Naive Solution (Brute Force)

The most straightforward approach is to generate all possible combinations of non-adjacent houses, calculate the capability for each combination, and then find the minimum capability among all combinations that include at least k houses. This solution is highly inefficient due to the exponential number of possible combinations.

Algorithm:

1. Generate all possible subsets of houses.
2. Filter out subsets where adjacent houses are robbed.
3. Filter out subsets with size less than k.
4. For each remaining subset, calculate the maximum value (capability).
5. Return the minimum of all capability values.

Complexity Analysis:

• Time Complexity: O(2ⁿ), where n is the number of houses. Generating all subsets takes O(2ⁿ) time.
• Space Complexity: O(n) in the worst case to store a subset.

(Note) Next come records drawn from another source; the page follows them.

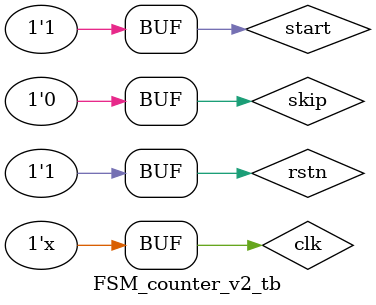
<source format=v>
`timescale 1 ns/1 ns

module FSM_counter_v2_tb();

reg   clk, rstn, start, skip;
wire  skip_to_five; 
wire  [7:0]count_out;
 



FSM_counter_v2 EX401_instance( 
				.clk(clk), 
				.rstn(rstn), 
				.start(start), 
				.skip(skip), 
				.skip_to_five(skip_to_five), 
				.count_out(count_out)	
							  );
								
parameter clkper=10;
								

always
begin
 #(clkper/2) clk =  ~clk;
end

									
initial
begin

 clk  	 = 'b0;
 rstn  	 = 'b0; 
 start	 = 'b0; 
 skip 	 = 'b0;
 

 #100
 rstn  	 = 'b1; 
 start	 = 'b1; 
 skip 	 = 'b0;
 
 #100
  
 skip 	 = 'b0;
 

 #100
 skip 	 = 'b1;

 #100 
 start	 = 'b0;  
 skip 	 = 'b0;


 #100 
 start	 = 'b1; 
 skip 	 = 'b0;
 


 

  
end
endmodule

</source>
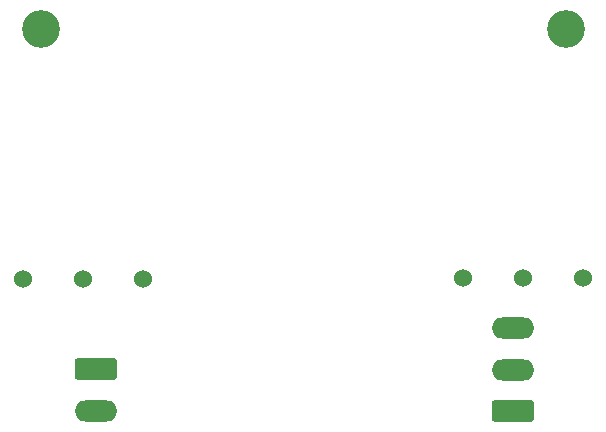
<source format=gbr>
%TF.GenerationSoftware,KiCad,Pcbnew,7.0.10*%
%TF.CreationDate,2024-02-26T13:26:31+01:00*%
%TF.ProjectId,servoFrogSwitches,73657276-6f46-4726-9f67-537769746368,rev?*%
%TF.SameCoordinates,Original*%
%TF.FileFunction,Soldermask,Bot*%
%TF.FilePolarity,Negative*%
%FSLAX46Y46*%
G04 Gerber Fmt 4.6, Leading zero omitted, Abs format (unit mm)*
G04 Created by KiCad (PCBNEW 7.0.10) date 2024-02-26 13:26:31*
%MOMM*%
%LPD*%
G01*
G04 APERTURE LIST*
G04 Aperture macros list*
%AMRoundRect*
0 Rectangle with rounded corners*
0 $1 Rounding radius*
0 $2 $3 $4 $5 $6 $7 $8 $9 X,Y pos of 4 corners*
0 Add a 4 corners polygon primitive as box body*
4,1,4,$2,$3,$4,$5,$6,$7,$8,$9,$2,$3,0*
0 Add four circle primitives for the rounded corners*
1,1,$1+$1,$2,$3*
1,1,$1+$1,$4,$5*
1,1,$1+$1,$6,$7*
1,1,$1+$1,$8,$9*
0 Add four rect primitives between the rounded corners*
20,1,$1+$1,$2,$3,$4,$5,0*
20,1,$1+$1,$4,$5,$6,$7,0*
20,1,$1+$1,$6,$7,$8,$9,0*
20,1,$1+$1,$8,$9,$2,$3,0*%
G04 Aperture macros list end*
%ADD10C,1.524000*%
%ADD11O,3.600000X1.800000*%
%ADD12RoundRect,0.250000X1.550000X-0.650000X1.550000X0.650000X-1.550000X0.650000X-1.550000X-0.650000X0*%
%ADD13C,3.200000*%
%ADD14RoundRect,0.250000X-1.550000X0.650000X-1.550000X-0.650000X1.550000X-0.650000X1.550000X0.650000X0*%
G04 APERTURE END LIST*
D10*
%TO.C,SW502*%
X109202000Y-87687000D03*
X99042000Y-87677000D03*
X104122000Y-87677000D03*
%TD*%
%TO.C,SW501*%
X136273000Y-87560000D03*
X141353000Y-87550000D03*
X146433000Y-87550000D03*
%TD*%
D11*
%TO.C,J1*%
X140500000Y-91838000D03*
X140500000Y-95338000D03*
D12*
X140500000Y-98838000D03*
%TD*%
D13*
%TO.C,REF\u002A\u002A*%
X145000000Y-66500000D03*
%TD*%
%TO.C,REF\u002A\u002A*%
X100500000Y-66500000D03*
%TD*%
D11*
%TO.C,J2*%
X105156000Y-98806000D03*
D14*
X105156000Y-95306000D03*
%TD*%
M02*

</source>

Optimal Solution (Binary Search)

A more efficient solution uses binary search. We can binary search the possible range of capabilities. For a given capability cap, we can check if it's possible to rob at least k houses such that the money stolen from each house is at most cap. We can perform this check in linear time.

Algorithm:

1. Find the minimum and maximum values in the nums array. This will be the range for our binary search.
2. Perform binary search within this range:
   • For a given mid-value capability, check if we can rob at least k houses such that the value of each robbed house is less than or equal to capability.
   • If we can, it means the answer might be lower, so update the high bound.
   • Otherwise, the answer must be higher, so update the low bound.
3. Return the final low bound, which will be the minimum capability.

Code:

def minCapability(nums, k):
    def can_rob(capability):
        count = 0
        robbed_prev = False
        for num in nums:
            if num <= capability and not robbed_prev:
                count += 1
                robbed_prev = True
            else:
                robbed_prev = False
        return count >= k

    left, right = min(nums), max(nums)
    ans = right
    while left <= right:
        mid = (left + right) // 2
        if can_rob(mid):
            ans = mid
            right = mid - 1
        else:
            left = mid + 1

    return ans

Explanation:

The can_rob function checks if it's possible to rob at least k houses given a certain capability. It iterates through the houses, and if a house's value is less than or equal to the capability and we haven't robbed the previous house, we rob it and increment the count. The minCapability function then performs a binary search to find the minimum capability that allows us to rob at least k houses.

Complexity Analysis:

• Time Complexity: O(n log(max(nums) - min(nums))), where n is the number of houses. The binary search takes O(log(max(nums) - min(nums))) time, and the can_rob function takes O(n) time.
• Space Complexity: O(1). We use only a constant amount of extra space.

Edge Cases:

• Empty input array: While the prompt states 1 <= nums.length, handle the case gracefully.
• k = 1: The minimum capability will simply be the minimum value in nums.
• k = (nums.length + 1) / 2: In this case, we are robbing almost all the houses, with a few skipped over.